Helping Families with Special Needs

  • What is the best way to provide for a loved one with special needs after you are gone?  How do you plan for the long term care of a disabled child or elder adult?

    When considering your estate plan, it is important to avoid some of the costliest mistakes that many people make when drafting their estate plan.

    An estate plan that is properly drafted can ensure that your Special Needs Beneficiary (SNB) has sufficient assets to improve his or her quality of life.   Unlike most other beneficiaries, SNB may never have the ability to recover from a planning mistake or a failure to plan.

    Traditional estate planning techniques do not work very well when it comes to the SNB who receives needs-based governmental benefits.

    For example, if a SNB received an outright distribution of your assets after your death by a will or in a trust, and he or she was a recipient of SSI/Medicaid/Medi-Cal (public benefits), your child’s public benefits might be terminated.

    Two Common Costly Mistakes When Planning for Special Needs

    Mistake #1   Relying on Siblings to Provide Special Needs Care

    If you leave assets to your healthy child hoping that the healthy child will take care of his or her disabled sibling, be aware that the assets could be lost due to:

    • The healthy sibling having his or her own financial priorities which could cloud the decision making ability.
    • The pressure from the sibling’s spouse, who may have differing views of how the money should be spent, causing discord in the marriage.
    • A legal judgment of the sibling or the sibling’s spouse from a creditor, back taxes, or lawsuit.
    • Being counted as an asset in the property settlement in the sibling’s divorce.
    • A personal injury lawsuit (most likely a car accident) or sibling or sibling’s spouse or children.
    • The sibling’s bankruptcy trustee to be distributed to his or her creditors.

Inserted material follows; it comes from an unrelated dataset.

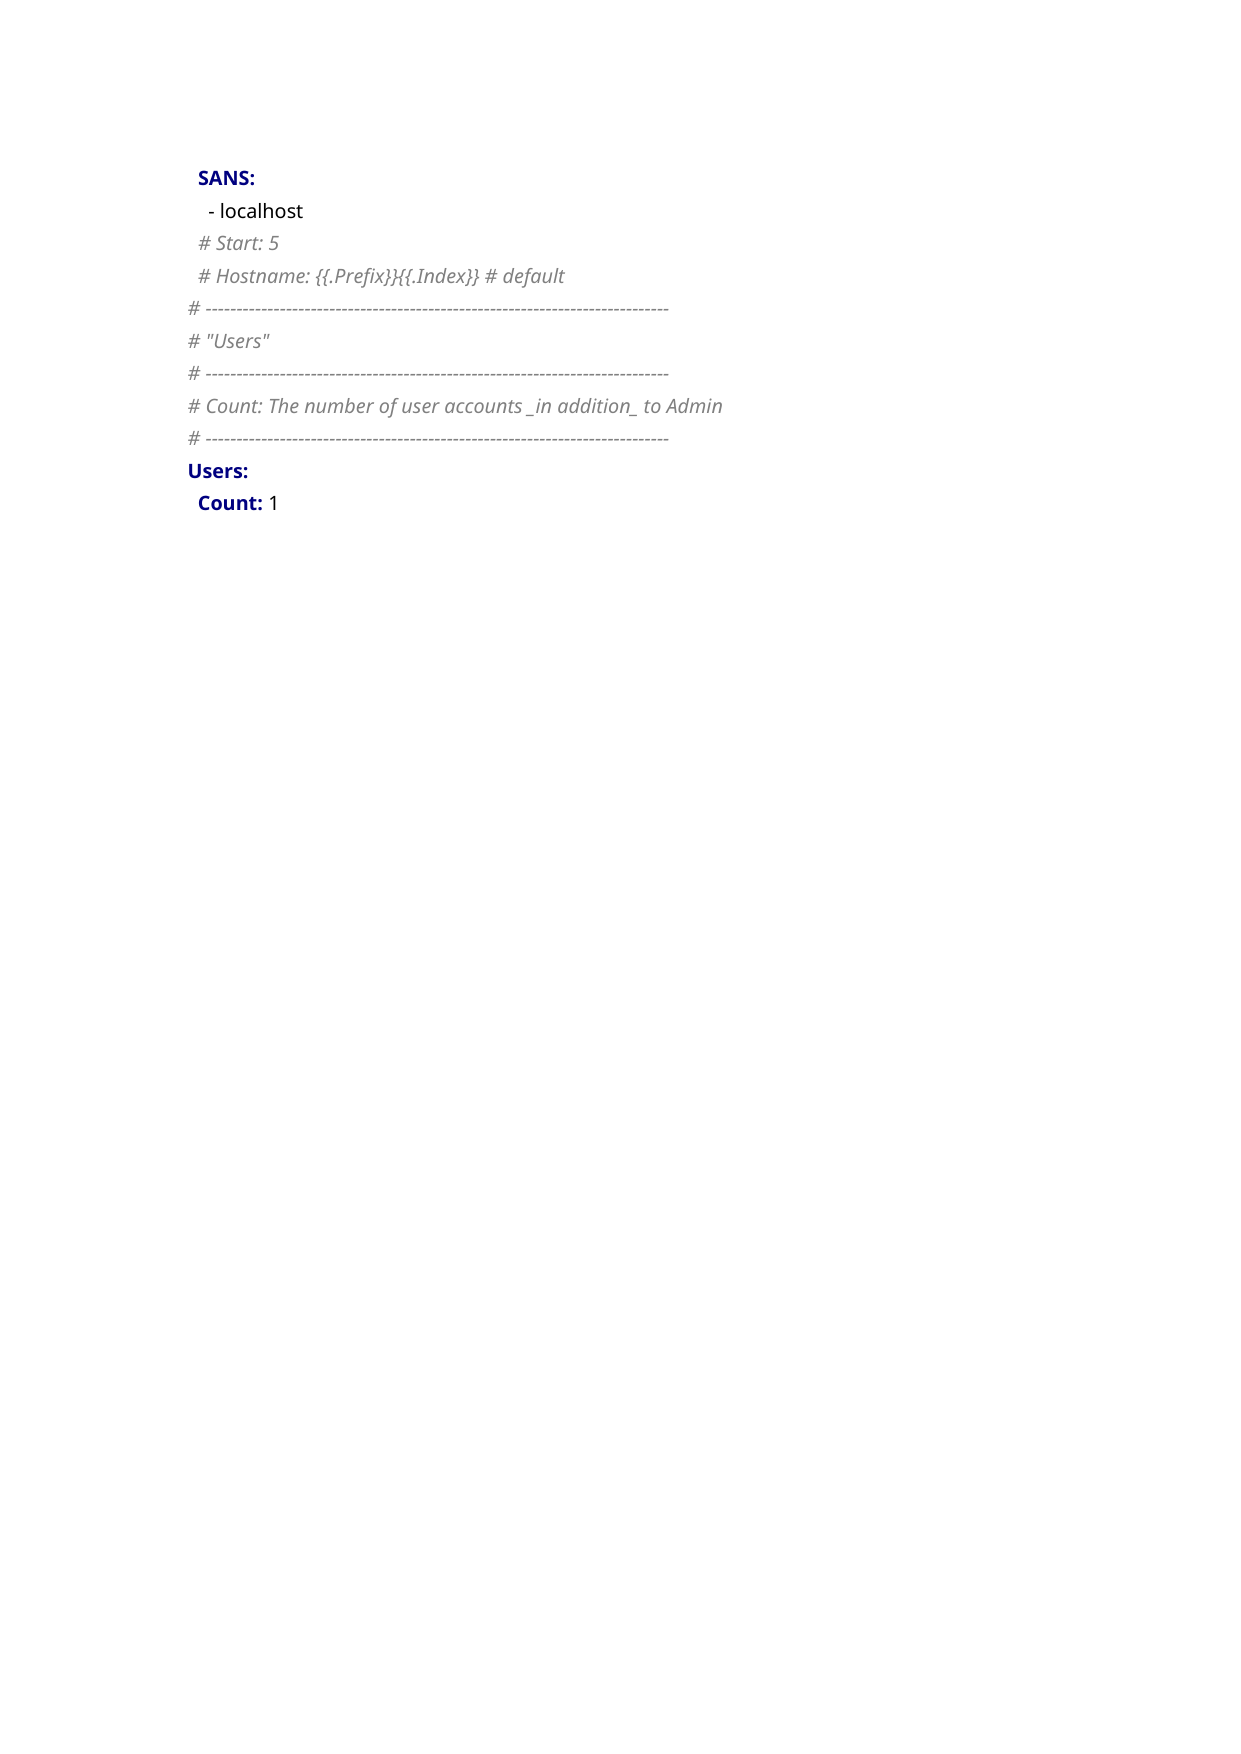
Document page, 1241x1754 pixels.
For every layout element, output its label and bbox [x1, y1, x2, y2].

text [187, 162, 1053, 519]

    Mistake #2   Disinheriting Your Special Needs Loved One

    Some estate planning professionals advise disinheriting your special needs loved one, in order to protect the public benefits he or she receives for food, shelter and/or medical care.

    This is a real miscarriage of justice.  Your SNB is most likely the one who needs financial help the most, especially considering that public benefits rarely provide more than the very basic needs.  It is also uncertain whether you will be able to rely on government benefits to continue in the future.

    There are better ways to provide for your SNB after your death, while still protecting his or her much needed public benefits.  One solution may be to create a special needs trust to hold the inheritance of a SNB.

    A special needs trust should be drafted by an attorney familiar with this area of law, and customized to meet the unique circumstances of the SNB, while complying with the very complicated public benefit rules.

    A Special Needs Trust (SNT) can allow your SNB to continue to receive government benefits and still have a source of funds to pay for his or her extra needs that the government does not provide for, thereby enhancing the quality of life for the SNB.

    A properly drafted SNT does not provide any direct distribution of income, nor grant any ownership rights to the assets for the SNB, therefore it does not disqualify government benefits, and the assets are protected from creditors.

    Examples of eligible special needs expenses can include medical and dental expenses, necessary or desirable equipment (such as, a specially equipped van), training, education, insurance, transportation and essential dietary needs, electronics, appliances, computers, vacations, movies, payments for a companion, and other self-esteem and quality-of-life enhancing expenses: the sorts of things families now provide to their child or other SNB.

    A SNT can also allow family and friends to make gifts to the trust, or to name the trust as a beneficiary of life insurance or retirement funds, or as beneficiary or their own estates.

    Use great caution in choosing a trustee. The trustee of a SNT should understand the trust maker’s objectives and be qualified to invest the assets in a manner most likely to meet those objectives.

    The trustee chosen should be ethical, financially savvy and well-organized.  The trustee can be a family member, loved one or a professional trustee.